Квартира была хоть и не новая, но в престижном доме сталинской архитектуры на Фрунзенской набережной, с не помню чем торговавшим магазином «Тимур» и отделением милиции на первом этаже. В новую эпоху нашим соседом был бы журнал поэзии «Арион». Завидное помещение в соседнем доме получил для своего детища основатель и главный редактор Алексей Алёхин. Это стоило ему десятка лет неустанных хлопот и, надо полагать, большой кровушки. Слава Алёхину и «Ариону»! Журнал цвел двадцать пять лет. Увы, недавно закрылся.

Но вернусь к ордеру на мою с Ф. первую писательскую квартиру. К радости обладания примешивалась немалая доля грусти. В квартире жила и ушла в мир иной бывшая голливудская звезда и дочь писателя Куприна Ксения. С несметным количеством кошек. Ксения Александровна ушла, а усатых-полосатых выгнали вон. Хорошо, если они обосновались на ближайшей помойке.

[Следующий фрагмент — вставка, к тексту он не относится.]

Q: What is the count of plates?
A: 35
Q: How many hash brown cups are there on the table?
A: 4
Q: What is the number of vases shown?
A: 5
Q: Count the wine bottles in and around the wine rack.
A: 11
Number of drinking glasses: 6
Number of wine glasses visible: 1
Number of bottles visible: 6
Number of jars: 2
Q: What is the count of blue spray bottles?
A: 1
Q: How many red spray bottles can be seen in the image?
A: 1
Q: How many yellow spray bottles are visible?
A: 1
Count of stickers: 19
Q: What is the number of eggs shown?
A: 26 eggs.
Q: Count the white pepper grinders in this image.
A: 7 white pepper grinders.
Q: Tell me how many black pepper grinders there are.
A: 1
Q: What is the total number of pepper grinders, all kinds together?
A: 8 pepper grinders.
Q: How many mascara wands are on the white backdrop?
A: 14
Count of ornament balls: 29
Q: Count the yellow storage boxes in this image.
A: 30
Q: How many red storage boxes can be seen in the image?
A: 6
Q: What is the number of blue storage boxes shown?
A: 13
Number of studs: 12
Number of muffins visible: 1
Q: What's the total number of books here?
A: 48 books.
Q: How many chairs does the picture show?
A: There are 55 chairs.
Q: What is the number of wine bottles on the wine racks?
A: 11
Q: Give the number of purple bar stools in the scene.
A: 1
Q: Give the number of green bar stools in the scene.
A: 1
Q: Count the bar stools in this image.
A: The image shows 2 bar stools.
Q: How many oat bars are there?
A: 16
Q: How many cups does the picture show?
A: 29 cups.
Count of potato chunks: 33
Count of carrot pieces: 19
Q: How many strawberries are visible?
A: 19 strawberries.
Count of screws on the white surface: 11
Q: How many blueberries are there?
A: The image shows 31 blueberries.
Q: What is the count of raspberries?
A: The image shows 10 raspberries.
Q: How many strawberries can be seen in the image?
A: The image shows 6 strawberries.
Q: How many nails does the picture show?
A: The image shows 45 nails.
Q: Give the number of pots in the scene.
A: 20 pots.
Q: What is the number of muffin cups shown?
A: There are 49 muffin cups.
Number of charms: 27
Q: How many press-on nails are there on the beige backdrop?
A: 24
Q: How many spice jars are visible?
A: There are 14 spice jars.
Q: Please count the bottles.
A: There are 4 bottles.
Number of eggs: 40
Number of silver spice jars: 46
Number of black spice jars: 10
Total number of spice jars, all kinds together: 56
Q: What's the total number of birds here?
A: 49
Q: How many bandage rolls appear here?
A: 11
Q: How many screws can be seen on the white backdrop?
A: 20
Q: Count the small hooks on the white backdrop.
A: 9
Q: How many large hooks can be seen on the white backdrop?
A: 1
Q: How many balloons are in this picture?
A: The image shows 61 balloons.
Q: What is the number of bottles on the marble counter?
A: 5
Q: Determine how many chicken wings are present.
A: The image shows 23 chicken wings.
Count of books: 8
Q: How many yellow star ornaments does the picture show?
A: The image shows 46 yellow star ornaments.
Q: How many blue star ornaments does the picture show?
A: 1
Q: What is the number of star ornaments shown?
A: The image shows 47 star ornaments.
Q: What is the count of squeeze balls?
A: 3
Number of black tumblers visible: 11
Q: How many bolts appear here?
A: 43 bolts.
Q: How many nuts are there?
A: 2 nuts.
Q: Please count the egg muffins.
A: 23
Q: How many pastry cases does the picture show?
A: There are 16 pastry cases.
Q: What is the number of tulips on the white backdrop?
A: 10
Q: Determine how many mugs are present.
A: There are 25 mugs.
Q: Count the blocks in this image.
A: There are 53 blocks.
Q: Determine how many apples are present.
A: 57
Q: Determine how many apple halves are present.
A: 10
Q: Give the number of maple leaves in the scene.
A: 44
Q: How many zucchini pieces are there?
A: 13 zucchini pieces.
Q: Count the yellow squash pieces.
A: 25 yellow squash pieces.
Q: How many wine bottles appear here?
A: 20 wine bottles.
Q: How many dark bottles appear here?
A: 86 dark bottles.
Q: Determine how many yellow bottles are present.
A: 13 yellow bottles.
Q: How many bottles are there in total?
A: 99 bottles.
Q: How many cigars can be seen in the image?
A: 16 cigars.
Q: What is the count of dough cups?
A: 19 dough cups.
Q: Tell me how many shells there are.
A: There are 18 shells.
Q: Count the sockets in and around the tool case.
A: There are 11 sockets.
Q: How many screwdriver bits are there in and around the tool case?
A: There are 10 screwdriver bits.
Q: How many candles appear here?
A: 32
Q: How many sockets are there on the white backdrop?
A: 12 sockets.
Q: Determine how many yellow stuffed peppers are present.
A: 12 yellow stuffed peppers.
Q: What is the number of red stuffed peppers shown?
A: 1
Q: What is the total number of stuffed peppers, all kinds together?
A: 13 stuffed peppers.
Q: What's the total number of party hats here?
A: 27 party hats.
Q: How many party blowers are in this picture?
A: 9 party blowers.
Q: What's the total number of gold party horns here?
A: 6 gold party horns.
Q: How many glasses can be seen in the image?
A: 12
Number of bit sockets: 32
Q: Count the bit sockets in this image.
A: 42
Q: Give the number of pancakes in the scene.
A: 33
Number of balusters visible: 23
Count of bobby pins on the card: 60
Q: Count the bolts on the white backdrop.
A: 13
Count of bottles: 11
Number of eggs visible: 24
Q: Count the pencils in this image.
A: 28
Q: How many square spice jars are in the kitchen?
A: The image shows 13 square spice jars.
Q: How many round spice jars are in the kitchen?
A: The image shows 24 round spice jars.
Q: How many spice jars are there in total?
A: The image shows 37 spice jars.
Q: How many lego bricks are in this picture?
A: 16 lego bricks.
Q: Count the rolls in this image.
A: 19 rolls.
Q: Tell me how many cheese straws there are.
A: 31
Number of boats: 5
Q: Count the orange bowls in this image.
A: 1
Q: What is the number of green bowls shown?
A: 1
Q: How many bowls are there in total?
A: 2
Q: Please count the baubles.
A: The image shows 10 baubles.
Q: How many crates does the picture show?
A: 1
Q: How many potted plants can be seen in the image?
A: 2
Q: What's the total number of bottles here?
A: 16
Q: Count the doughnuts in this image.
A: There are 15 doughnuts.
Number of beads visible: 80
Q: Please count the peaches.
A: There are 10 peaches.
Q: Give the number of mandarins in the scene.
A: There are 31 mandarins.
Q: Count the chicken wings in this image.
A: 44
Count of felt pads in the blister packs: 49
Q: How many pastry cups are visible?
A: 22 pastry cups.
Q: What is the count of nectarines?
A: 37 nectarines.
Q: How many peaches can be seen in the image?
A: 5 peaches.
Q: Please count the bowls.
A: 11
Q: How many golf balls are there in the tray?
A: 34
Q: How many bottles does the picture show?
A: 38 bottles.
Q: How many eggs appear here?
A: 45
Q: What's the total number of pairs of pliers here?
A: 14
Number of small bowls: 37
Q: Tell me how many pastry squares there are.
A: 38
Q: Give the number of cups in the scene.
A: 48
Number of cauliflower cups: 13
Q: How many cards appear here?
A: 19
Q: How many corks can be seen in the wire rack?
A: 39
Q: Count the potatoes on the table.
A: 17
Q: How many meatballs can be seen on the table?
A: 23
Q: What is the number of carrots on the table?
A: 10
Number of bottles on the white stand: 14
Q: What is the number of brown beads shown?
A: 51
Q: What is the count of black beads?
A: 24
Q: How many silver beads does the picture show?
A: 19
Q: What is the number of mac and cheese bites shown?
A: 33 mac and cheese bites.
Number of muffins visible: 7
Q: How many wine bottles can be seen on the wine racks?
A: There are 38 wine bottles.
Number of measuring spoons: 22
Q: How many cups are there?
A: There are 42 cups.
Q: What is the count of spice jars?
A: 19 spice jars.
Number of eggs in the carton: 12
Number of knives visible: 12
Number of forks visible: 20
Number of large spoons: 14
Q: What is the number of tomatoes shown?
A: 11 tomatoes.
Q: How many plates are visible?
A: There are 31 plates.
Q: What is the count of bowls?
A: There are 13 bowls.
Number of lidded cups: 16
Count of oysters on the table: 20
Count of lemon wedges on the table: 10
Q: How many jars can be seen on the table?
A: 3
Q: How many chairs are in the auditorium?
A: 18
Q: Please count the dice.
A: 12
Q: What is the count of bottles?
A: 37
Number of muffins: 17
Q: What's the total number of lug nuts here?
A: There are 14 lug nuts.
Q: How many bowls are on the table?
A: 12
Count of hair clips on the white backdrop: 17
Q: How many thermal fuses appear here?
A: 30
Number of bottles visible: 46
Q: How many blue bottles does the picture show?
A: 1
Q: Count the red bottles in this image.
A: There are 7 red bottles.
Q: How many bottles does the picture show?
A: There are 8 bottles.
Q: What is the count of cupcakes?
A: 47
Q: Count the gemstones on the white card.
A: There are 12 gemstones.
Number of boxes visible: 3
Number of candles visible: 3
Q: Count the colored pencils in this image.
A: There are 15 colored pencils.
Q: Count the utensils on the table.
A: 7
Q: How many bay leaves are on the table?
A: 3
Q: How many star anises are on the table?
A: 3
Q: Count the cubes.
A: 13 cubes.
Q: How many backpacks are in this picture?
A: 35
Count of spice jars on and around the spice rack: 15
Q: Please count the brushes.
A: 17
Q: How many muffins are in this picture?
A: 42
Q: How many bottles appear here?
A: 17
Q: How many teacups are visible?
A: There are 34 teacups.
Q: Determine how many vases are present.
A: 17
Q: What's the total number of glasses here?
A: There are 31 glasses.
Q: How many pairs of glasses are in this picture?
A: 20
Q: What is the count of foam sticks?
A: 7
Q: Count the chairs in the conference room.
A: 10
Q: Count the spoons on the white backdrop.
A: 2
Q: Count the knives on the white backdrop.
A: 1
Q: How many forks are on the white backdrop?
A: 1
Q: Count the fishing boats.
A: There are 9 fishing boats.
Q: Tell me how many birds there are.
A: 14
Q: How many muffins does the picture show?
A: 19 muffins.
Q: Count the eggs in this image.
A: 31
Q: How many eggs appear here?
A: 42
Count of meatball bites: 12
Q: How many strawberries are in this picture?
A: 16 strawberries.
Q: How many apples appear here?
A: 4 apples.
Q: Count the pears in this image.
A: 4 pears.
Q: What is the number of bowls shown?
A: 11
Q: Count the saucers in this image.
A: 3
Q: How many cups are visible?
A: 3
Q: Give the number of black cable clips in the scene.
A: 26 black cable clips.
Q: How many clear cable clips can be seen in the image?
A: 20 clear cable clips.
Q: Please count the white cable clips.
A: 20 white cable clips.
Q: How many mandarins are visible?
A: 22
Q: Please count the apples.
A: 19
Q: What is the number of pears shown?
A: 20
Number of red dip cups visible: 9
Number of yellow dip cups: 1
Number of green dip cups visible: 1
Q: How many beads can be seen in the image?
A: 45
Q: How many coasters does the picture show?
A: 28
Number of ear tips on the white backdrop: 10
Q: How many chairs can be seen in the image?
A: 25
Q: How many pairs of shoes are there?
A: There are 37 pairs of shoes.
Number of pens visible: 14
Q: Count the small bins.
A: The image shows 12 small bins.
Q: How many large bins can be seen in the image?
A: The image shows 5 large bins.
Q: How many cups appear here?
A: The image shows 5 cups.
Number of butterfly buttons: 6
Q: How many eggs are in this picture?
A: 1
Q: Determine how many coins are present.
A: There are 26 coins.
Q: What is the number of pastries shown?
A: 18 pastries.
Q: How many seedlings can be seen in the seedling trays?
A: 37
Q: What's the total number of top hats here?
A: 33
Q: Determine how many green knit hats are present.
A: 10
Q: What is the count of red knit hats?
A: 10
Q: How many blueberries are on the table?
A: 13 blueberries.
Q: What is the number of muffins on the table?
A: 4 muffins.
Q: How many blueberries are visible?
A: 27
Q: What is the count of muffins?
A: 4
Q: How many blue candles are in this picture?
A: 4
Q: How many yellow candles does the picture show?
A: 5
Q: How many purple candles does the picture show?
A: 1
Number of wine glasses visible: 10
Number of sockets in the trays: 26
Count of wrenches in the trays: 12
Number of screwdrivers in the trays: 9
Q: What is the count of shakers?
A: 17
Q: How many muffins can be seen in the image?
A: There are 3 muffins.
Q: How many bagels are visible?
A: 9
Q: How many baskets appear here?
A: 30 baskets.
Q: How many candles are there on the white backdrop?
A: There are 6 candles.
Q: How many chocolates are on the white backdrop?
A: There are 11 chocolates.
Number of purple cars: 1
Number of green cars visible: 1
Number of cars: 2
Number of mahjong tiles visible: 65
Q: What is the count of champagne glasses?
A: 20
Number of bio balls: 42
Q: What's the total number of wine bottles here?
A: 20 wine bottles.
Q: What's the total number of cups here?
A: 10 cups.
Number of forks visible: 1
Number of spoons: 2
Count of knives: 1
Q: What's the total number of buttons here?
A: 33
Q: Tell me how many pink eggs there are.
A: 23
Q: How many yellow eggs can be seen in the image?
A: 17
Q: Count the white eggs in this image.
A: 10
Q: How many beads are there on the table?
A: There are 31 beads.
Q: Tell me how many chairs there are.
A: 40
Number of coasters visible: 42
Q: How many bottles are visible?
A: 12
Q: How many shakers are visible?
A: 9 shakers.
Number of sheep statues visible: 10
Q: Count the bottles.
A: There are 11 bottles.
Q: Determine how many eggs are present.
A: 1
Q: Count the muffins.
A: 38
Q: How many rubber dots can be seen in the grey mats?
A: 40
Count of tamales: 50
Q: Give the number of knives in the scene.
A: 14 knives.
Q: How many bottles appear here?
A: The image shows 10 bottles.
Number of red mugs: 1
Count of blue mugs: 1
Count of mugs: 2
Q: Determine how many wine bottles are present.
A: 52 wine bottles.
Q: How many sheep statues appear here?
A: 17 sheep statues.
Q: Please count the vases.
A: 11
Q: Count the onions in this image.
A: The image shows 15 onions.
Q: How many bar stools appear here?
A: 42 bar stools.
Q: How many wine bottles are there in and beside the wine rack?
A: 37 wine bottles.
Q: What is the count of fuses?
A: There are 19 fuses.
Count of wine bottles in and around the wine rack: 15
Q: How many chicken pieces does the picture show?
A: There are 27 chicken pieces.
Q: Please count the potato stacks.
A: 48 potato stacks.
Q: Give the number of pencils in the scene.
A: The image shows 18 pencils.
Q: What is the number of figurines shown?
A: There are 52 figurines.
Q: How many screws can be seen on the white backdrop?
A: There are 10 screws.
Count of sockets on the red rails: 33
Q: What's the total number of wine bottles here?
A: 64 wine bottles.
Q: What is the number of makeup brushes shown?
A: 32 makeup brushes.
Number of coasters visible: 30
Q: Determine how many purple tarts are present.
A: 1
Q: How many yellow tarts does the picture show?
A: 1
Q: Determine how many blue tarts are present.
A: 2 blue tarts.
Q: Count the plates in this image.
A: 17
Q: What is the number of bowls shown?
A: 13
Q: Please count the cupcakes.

Писатель-юморист Рейжевский, который слыл в писательской среде знатоком квартирного вопроса и вплотную занимался им в московском Союзе писателей, посоветовал Ф. не медлить со вселением. Ф. последовал его совету. Среди наших друзей обладателем тачки был один Даниил Чкония, он родился за баранкой.

Ф. сидел с поэтом Анатолием Брагиным за столиком ЦДЛ. При нем была раскладушка. Чкония прихватил Ф., Брагина и раскладушку, и они поехали на Фрунзенскую.

Толя в Москву так и не перебрался, уже много лет его нет. Он был очень самовитым поэтом. Всегда его вспоминаю, перечитывая «Анну Каренину». О месте гибели Анны, на станции Обираловка, ставшей Железнодорожным, он писал:

Ее перезвали гуманно.

Кто выдумать лучше бы мог? –

Не в честь, разумеется, Анны,

А в честь всех железных дорог.

Стихотворение называется «Город Железнодорожный». Так при Толе называлась Обираловка, знаменитая, на самом деле, еще тем, что в тех местах испытывал аэродинамическую трубу в своем поместье один из братьев Рябушинских, Дмитрий. Был он крупным ученым и умер в Париже французским академиком.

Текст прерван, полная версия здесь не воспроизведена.